Changements dans l’alimentation
Outre la génétique, les travaux de l’Idele montrent que « l’effet troupeau » est non négligeable. Il s’agit de la différence entre les performances réelles des vaches et leur potentiel génétique. Dans la conduite de l’élevage, le premier levier ayant un effet sur les taux est l’alimentation. « Le TB est favorisé par une alimentation énergétique, avec des fourrages cellulosiques comme le maïs ensilage », souligne Julien Jurquet, responsable de projets en alimentation et nutrition des vaches laitières à Idele.
En revanche, le succès des jersiaises, dont le lait est très riche, ne joue pas sur la remontée des taux au niveau national. Malgré un triplement des effectifs en dix ans, la jersiaise pèse très peu dans la production française, en comparaison avec les races majoritaires (holstein, montbéliarde, normande). Par ailleurs, la normande — autre race « à beurre » — voit son poids se réduire dans le cheptel français, passant de 11 % en 1990 à 7 % en 2023.
Les éleveurs ont cherché à réduire le TB
« Des caractères bien héritables »
La Bretagne, championne de la matière grasse
La Bretagne fait partie des régions avec le ratio taux butyreux sur taux protéique (TB/TP) le plus élevé en Europe. Dans la première région laitière de France, les pratiques ont évolué ces dix dernières années. « De plus en plus d’exploitations sont équipées de robots de traite. On a plus de mal à faire pâturer les animaux et les vaches ingèrent moins d’herbe », constate Maël Raulo, responsable technique nutrition et génisses chez Innoval (coopérative de conseil en élevage). « Il y a plus de maïs et donc plus d’énergie dans les rations.
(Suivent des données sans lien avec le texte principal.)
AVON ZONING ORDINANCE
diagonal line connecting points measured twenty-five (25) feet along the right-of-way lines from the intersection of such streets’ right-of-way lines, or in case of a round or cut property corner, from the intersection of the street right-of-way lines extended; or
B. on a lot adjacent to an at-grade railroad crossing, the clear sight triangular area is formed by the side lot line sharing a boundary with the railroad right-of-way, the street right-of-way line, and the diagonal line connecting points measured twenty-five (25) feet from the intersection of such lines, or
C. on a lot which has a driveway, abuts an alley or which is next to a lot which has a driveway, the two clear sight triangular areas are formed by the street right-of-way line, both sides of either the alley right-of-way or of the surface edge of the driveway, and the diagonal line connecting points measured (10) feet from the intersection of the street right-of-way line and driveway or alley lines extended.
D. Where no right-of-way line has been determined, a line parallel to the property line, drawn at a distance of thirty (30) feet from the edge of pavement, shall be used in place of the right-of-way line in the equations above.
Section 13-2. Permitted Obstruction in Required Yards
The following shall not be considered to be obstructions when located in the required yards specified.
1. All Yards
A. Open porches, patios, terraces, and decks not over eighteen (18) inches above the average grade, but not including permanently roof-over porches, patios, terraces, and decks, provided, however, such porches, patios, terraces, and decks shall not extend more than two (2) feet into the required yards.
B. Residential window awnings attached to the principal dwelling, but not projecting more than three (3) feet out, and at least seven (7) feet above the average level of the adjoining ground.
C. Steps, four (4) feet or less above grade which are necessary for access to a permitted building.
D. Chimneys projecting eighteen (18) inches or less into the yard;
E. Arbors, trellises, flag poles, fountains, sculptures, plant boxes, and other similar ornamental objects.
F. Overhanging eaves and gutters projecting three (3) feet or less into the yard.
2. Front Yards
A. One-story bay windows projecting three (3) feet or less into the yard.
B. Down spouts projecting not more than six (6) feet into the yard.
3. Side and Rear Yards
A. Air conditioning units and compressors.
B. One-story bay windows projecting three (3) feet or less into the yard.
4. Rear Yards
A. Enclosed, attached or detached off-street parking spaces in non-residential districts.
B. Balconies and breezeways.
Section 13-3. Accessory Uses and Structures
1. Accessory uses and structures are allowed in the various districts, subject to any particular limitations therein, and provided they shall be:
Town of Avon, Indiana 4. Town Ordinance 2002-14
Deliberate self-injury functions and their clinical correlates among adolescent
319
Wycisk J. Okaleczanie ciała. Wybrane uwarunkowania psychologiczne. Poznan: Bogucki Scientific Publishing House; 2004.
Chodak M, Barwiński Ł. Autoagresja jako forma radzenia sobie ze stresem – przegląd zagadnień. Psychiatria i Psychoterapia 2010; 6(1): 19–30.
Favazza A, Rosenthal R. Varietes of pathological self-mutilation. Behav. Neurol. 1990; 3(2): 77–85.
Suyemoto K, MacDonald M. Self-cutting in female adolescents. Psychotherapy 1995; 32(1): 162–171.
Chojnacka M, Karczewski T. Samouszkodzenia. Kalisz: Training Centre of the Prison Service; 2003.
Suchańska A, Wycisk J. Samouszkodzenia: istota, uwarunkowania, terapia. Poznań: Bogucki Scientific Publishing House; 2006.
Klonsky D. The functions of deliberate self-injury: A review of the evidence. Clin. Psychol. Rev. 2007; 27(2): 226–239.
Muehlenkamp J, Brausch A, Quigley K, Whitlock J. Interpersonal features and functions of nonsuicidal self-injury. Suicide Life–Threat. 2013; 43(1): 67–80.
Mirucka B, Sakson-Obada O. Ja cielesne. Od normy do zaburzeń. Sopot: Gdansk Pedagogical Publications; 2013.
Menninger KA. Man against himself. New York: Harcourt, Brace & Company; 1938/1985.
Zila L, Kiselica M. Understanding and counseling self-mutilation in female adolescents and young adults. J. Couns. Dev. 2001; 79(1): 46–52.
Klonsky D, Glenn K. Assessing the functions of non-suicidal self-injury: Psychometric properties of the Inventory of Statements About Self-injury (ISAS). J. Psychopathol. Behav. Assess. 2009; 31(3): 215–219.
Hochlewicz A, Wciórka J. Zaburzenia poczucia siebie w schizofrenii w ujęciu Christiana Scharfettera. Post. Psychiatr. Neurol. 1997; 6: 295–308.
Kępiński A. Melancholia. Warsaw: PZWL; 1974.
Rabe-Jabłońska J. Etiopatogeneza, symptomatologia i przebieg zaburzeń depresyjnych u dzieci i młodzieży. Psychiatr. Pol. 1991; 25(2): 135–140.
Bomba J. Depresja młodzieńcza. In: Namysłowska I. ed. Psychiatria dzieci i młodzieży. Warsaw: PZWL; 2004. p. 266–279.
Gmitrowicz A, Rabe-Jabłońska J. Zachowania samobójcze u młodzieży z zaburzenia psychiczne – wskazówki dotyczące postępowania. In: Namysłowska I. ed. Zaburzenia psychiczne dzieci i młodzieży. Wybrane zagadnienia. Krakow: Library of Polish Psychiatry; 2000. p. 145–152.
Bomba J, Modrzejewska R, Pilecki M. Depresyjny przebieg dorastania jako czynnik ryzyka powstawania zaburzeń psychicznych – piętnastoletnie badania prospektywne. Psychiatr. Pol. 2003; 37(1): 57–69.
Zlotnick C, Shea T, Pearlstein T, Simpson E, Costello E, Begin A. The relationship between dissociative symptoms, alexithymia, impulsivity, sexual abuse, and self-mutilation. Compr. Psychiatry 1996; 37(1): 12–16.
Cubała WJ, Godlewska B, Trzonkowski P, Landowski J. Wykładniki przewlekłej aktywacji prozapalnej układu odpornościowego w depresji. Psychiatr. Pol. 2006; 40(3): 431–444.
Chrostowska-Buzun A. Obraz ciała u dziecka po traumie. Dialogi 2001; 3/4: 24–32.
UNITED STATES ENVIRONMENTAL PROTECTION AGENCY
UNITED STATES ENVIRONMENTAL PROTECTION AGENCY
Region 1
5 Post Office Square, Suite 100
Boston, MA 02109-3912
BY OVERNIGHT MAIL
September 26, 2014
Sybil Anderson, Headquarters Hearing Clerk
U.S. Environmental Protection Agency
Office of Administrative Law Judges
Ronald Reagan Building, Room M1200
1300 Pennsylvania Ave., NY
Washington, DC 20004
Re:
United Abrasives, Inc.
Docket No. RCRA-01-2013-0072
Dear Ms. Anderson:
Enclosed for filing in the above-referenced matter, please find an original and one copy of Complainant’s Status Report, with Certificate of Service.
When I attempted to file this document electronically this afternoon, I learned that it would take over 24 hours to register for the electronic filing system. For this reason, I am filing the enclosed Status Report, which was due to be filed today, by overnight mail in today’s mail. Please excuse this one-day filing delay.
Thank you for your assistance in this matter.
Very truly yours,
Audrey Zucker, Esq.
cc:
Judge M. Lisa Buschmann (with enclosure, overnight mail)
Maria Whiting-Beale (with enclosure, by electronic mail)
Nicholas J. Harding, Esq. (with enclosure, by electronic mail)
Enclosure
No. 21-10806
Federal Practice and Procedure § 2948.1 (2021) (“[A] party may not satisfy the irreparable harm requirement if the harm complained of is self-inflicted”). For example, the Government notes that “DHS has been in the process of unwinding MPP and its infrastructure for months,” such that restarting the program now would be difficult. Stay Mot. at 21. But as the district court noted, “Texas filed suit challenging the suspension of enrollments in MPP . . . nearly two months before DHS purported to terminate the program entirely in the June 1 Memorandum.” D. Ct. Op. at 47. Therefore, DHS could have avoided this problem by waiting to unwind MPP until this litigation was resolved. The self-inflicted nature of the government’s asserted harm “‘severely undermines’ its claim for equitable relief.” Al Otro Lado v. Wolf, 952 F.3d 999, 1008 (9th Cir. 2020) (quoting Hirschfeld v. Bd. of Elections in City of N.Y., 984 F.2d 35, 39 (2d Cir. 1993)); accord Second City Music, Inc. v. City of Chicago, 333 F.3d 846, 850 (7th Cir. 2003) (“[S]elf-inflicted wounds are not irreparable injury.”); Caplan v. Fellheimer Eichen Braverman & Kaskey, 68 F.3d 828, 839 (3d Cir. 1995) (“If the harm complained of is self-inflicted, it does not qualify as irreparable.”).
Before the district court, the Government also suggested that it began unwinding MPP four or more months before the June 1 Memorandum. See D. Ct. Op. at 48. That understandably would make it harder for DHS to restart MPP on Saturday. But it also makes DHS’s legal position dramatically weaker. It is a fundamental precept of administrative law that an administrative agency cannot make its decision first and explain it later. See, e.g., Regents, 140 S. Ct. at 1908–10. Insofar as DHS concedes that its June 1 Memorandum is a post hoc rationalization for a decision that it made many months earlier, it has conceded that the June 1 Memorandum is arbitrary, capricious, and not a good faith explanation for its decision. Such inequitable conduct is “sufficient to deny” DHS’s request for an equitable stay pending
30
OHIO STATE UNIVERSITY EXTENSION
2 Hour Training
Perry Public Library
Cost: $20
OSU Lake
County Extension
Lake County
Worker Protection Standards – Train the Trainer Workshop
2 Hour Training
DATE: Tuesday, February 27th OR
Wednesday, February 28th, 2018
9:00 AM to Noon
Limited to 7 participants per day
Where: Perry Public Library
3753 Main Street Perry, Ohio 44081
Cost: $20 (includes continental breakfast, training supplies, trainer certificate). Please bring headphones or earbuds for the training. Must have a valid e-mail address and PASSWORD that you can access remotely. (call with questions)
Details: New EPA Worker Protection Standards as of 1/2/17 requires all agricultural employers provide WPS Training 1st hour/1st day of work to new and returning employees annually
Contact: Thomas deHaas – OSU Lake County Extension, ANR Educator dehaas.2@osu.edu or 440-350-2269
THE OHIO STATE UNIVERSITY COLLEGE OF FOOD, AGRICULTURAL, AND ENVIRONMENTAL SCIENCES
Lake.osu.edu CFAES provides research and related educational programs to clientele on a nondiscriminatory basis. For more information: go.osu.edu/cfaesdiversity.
On observe moins le phénomène d’érosion du TB et du TP au printemps », poursuit-il. Autre tendance : le retour de la betterave fourragère dans les rations. La betterave est « riche en sucre, précurseur de l’acide butyrique », explique Maël Raulo. Il ajoute que « les éleveurs n’hésitent plus à investir dans des concentrés énergétiques ». Maël Raulo souligne aussi que les éleveurs sont « plus techniques et mieux formés ». Les Pays de la Loire et les Hauts de France complètent le podium des régions françaises ayant le taux de matière grasse le plus élevé par rapport au taux de matière protéique.